Amazon User Review Database

Currently limited to Wharton affiliated research

Working with UCSD we have collected a massive (~233 million) collection of Amazon product user reviews spanning nearly 22 (1996-2018) years. Please email us to request access. The database uses Amazon Web Services’ Athena offering and is queryable using SQL. Queries can be made using the AWS console or using an ODBC connection on the HPCC.

Reviews are partitioned by category,  year and month.

Categories

  • AMAZON FASHION (883,636 reviews)
  • All Beauty (371,345 reviews)
  • Appliances (602,777 reviews)
  • Arts Crafts and Sewing (2,875,917 reviews)
  • Automotive (7,990,166 reviews)
  • Books (51,311,621 reviews)
  • CDs and Vinyl (4,543,369 reviews)
  • Cell Phones and Accessories (10,063,255 reviews)
  • Clothing Shoes and Jewelry (32,292,099 reviews)
  • Digital Music (1,584,082 reviews)
  • Electronics (20,994,353 reviews)
  • Gift Cards (147,194 reviews)
  • Grocery and Gourmet Food (5,074,160 reviews)
  • Home and Kitchen (21,928,568 reviews)
  • Industrial and Scientific (1,758,333 reviews)
  • Kindle Store (5,722,988 reviews)
  • Luxury Beauty (574,628 reviews)
  • Magazine Subscriptions (89,689 reviews)
  • Movies and TV (8,765,568 reviews)
  • Musical Instruments (1,512,530 reviews)
  • Office Products (5,581,313 reviews)
  • Patio Lawn and Garden (5,236,058 reviews)
  • Pet Supplies (6,542,483 reviews)
  • Prime Pantry (471,614 reviews)
  • Software (459,436 reviews)
  • Sports and Outdoors (12,980,837 reviews)
  • Tools and Home Improvement (9,015,203 reviews)
  • Toys and Games (8,201,231 reviews)
  • Video Games (2,565,349 reviews)

Examples

SELECT * FROM "user_product_reviews"."edu_upenn_wharton_randa_amazon_user_review_db" 
limit 10;

returns 409cca25-38ac-4a97-9062-a4e0a77644d9

SELECT
regexp_extract(reviewtext, '.{0,50}sucks.{0,50}')
FROM "user_product_reviews"."edu_upenn_wharton_randa_amazon_user_review_db"
WHERE category = 'Home_and_Kitchen'
AND description LIKE '%vacuum%'
AND reviewtext LIKE '%sucks%'
AND overall = 5
limit 10;

Returns

  1. it fine in the model I have and the vacuum really sucks now (pun intended).
  2. I could make a lame joke the fact that it really sucks, but a vacuum this amazing deserves a joke of hi
  3. Never thought I’d give a 5 stars on an item that sucks.

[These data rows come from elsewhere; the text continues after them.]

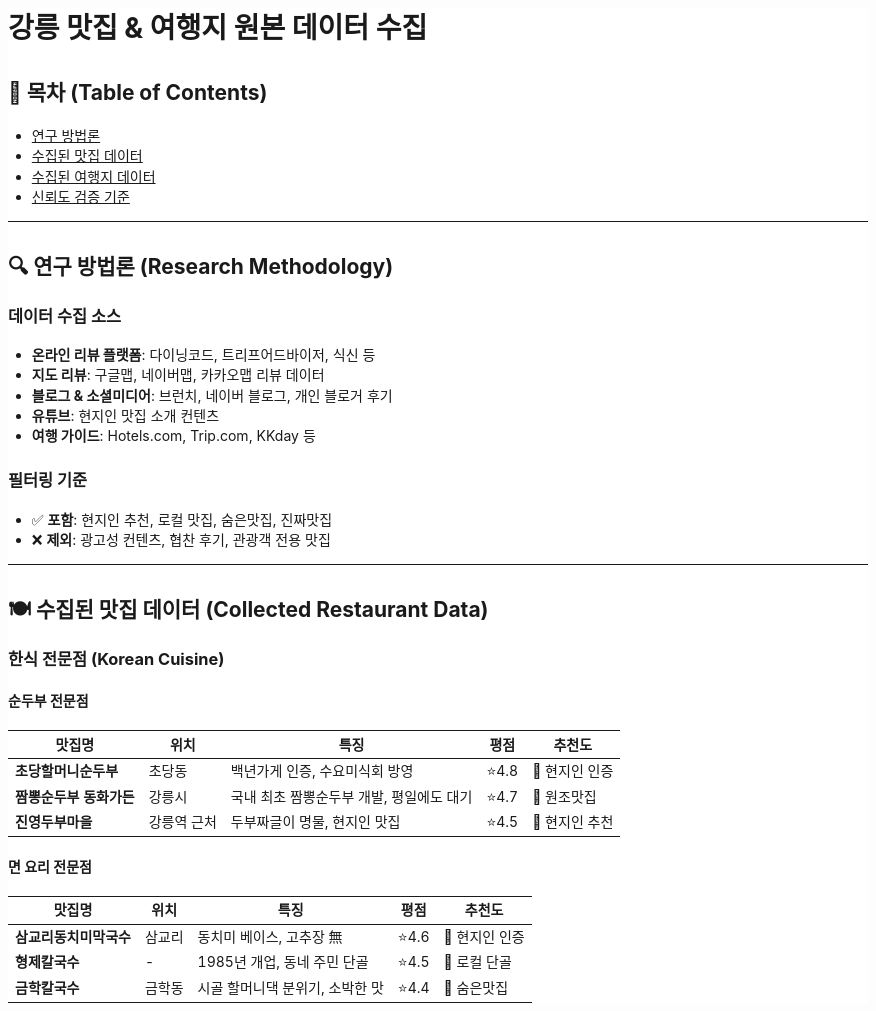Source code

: # 강릉 맛집 & 여행지 원본 데이터 수집

## 📖 목차 (Table of Contents)

- [연구 방법론](#연구-방법론)
- [수집된 맛집 데이터](#수집된-맛집-데이터)
- [수집된 여행지 데이터](#수집된-여행지-데이터)
- [신뢰도 검증 기준](#신뢰도-검증-기준)

---

## 🔍 연구 방법론 (Research Methodology)

### 데이터 수집 소스
- **온라인 리뷰 플랫폼**: 다이닝코드, 트리프어드바이저, 식신 등
- **지도 리뷰**: 구글맵, 네이버맵, 카카오맵 리뷰 데이터
- **블로그 & 소셜미디어**: 브런치, 네이버 블로그, 개인 블로거 후기
- **유튜브**: 현지인 맛집 소개 컨텐츠
- **여행 가이드**: Hotels.com, Trip.com, KKday 등 

### 필터링 기준
- ✅ **포함**: 현지인 추천, 로컬 맛집, 숨은맛집, 진짜맛집
- ❌ **제외**: 광고성 컨텐츠, 협찬 후기, 관광객 전용 맛집

---

## 🍽️ 수집된 맛집 데이터 (Collected Restaurant Data)

### 한식 전문점 (Korean Cuisine)

#### 순두부 전문점
| 맛집명 | 위치 | 특징 | 평점 | 추천도 |
|--------|------|------|------|--------|
| **초당할머니순두부** | 초당동 | 백년가게 인증, 수요미식회 방영 | ⭐4.8 | 🏅 현지인 인증 |
| **짬뽕순두부 동화가든** | 강릉시 | 국내 최초 짬뽕순두부 개발, 평일에도 대기 | ⭐4.7 | 🏅 원조맛집 |
| **진영두부마을** | 강릉역 근처 | 두부짜글이 명물, 현지인 맛집 | ⭐4.5 | 🏅 현지인 추천 |

#### 면 요리 전문점
| 맛집명 | 위치 | 특징 | 평점 | 추천도 |
|--------|------|------|------|--------|
| **삼교리동치미막국수** | 삼교리 | 동치미 베이스, 고추장 無 | ⭐4.6 | 🏅 현지인 인증 |
| **형제칼국수** | - | 1985년 개업, 동네 주민 단골 | ⭐4.5 | 🏅 로컬 단골 |
| **금학칼국수** | 금학동 | 시골 할머니댁 분위기, 소박한 맛 | ⭐4.4 | 🏅 숨은맛집 |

And boy, does it ever. I’ve vacuumed everyday fo
  4. xtension, one perfect for those who have cats. It sucks in cat hair like crazy. One head is powered with
  5. irty which proves this cleaner actually works and sucks all the dirts. Highly recommended.
  6. maneuvering around furniture super easy! And it sucks better than those expensive vacuums. It has a ho
  7. e. Features to love about this vacuum: * really sucks up the dirt – it sucks in a good way. We had a p
  8. f the previous reviewers. This B&D vacuum really sucks! And I mean that in a great way. Very lightweig
  9. t. But, it does big work! Its easy to handle, and sucks up all that grime that builds in your carpet. I a
  10. asy to assemble and man when I tell you that this sucks the dirt from the foundation of your house lol. N

Fields

  • overall (bigint) – User rating (1-5)
  • verified (boolean)  Is the review verified (true, false)
  • reviewtime (string) – Timestamp formatted like “10 30, 2009”
  • reviewerid (string) – Amazon generated user id
  • asin (string) – Unique Amazon generated product id
  • reviewername (string) – User supplied name
  • reviewtext (string) – Review text
  • summary (string) – Summary of Review text
  • unixreviewtime (bigint) – Timestamp formatted in epoch time.
  • vote (double) – Userful voters form other users
  • title (string) – Product title
  • description (string) – Product description
  • category (string) (Partitioned)
  • year (string) (Partitioned)
  • month (string) (Partitioned)

Citation

Please cite the following paper if you use the data in any way:

Justifying recommendations using distantly-labeled reviews and fined-grained aspects
Jianmo Ni, Jiacheng Li, Julian McAuley
Empirical Methods in Natural Language Processing (EMNLP), 2019
pdf